WHAT NEEDS TO BE DONE:
In the article about the Friday the 13th hotfix below, write out word for word the stretch that begins at the words "The main issue" and stops after the words "the 13th game.".

(QUOTED PASSAGE begins)

A new hotfix patch for the PlayStation 4 version of Friday the 13th: The Game has recently gone live. The hotfix was announced through the game’s homepage on Facebook.

The main issue it will be addressing are the memory leaks that are causing the game to crash. It will also eliminate certain exploits currently being abused by some players, such as a crouch glitch that is being used to access parts of the map that should be off-limits. Players should no longer be able to use the glitch to get onto roofs and enter hidden areas. There are also few other spots that have been patched up to prevent users from getting to places Jason can’t access. Because without the threat of Jason it’s not much of a Friday the 13th game.

According to the post, the exploit was reported more than 5,000 times over the weekend, which expedited the release of the patch. Bans have also been dolled out to users who abused the exploit. The game’s publisher, Gun Media, recently announced a firm, no-nonsense stance toward cheaters. Those who cheat or violate the company’s guidelines will receive permanent bans.

Friday The 13th Retro Jason Skin Cutscene

The patch is also live on Steam, with an Xbox One version coming shortly. The post notes that the process of eliminating these issues are more involved with consoles, but the team feels confident most will be resolved in the next patch.

In other Friday the 13th news, the game recently added its first piece of new content with the release of the Retro Jason skin. Plucked right from the NES game, the skin allows Part 3 Jason to don the iconic purple jumpsuit and blue hockey mask. While it’s merely a simple reskin, and doesn’t include a new moveset, it does come with its own original chip tune music. Plus, it’s totally free.

While it appears many of the issues plaguing the game are slowly being eliminated through patches like this one, there is still work to be done. Honest Game Trailers recently took Friday the 13th to task because of these problems; all in good fun, of course. Players frustrated by these problems might find it a viewing therapeutic.

(QUOTED PASSAGE ends)
(RECORDS SUPPLIED begins)

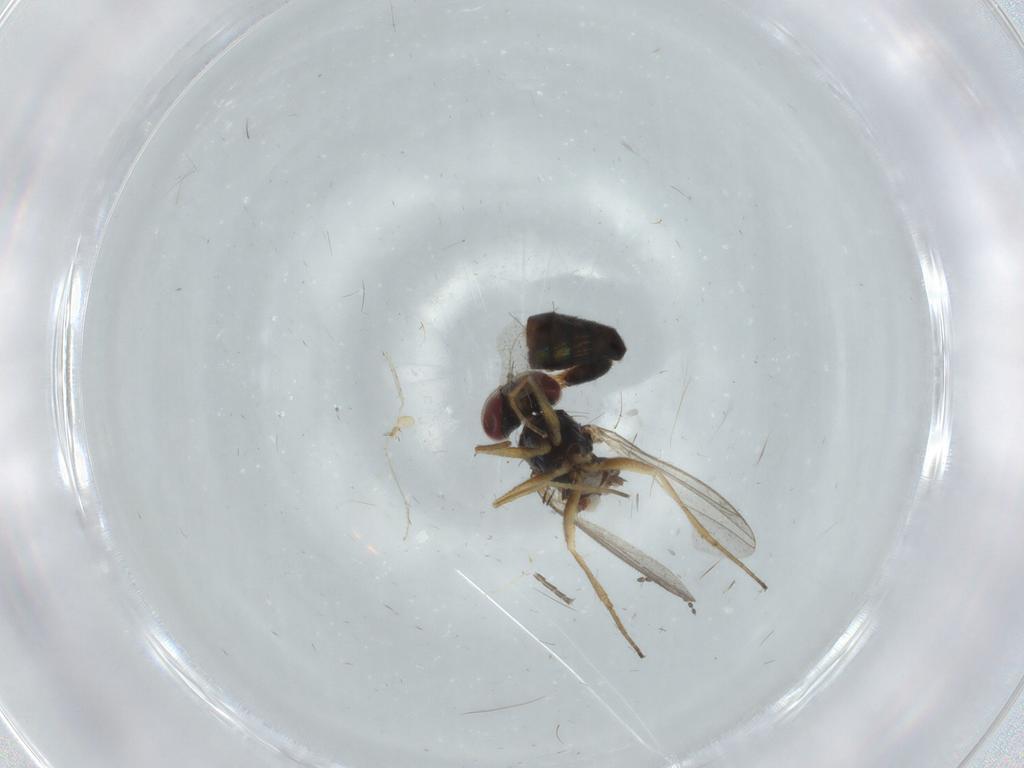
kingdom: Animalia
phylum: Arthropoda
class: Insecta
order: Diptera
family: Dolichopodidae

(RECORDS SUPPLIED ends)

THE ANSWER:
The main issue it will be addressing are the memory leaks that are causing the game to crash. It will also eliminate certain exploits currently being abused by some players, such as a crouch glitch that is being used to access parts of the map that should be off-limits. Players should no longer be able to use the glitch to get onto roofs and enter hidden areas. There are also few other spots that have been patched up to prevent users from getting to places Jason can’t access. Because without the threat of Jason it’s not much of a Friday the 13th game.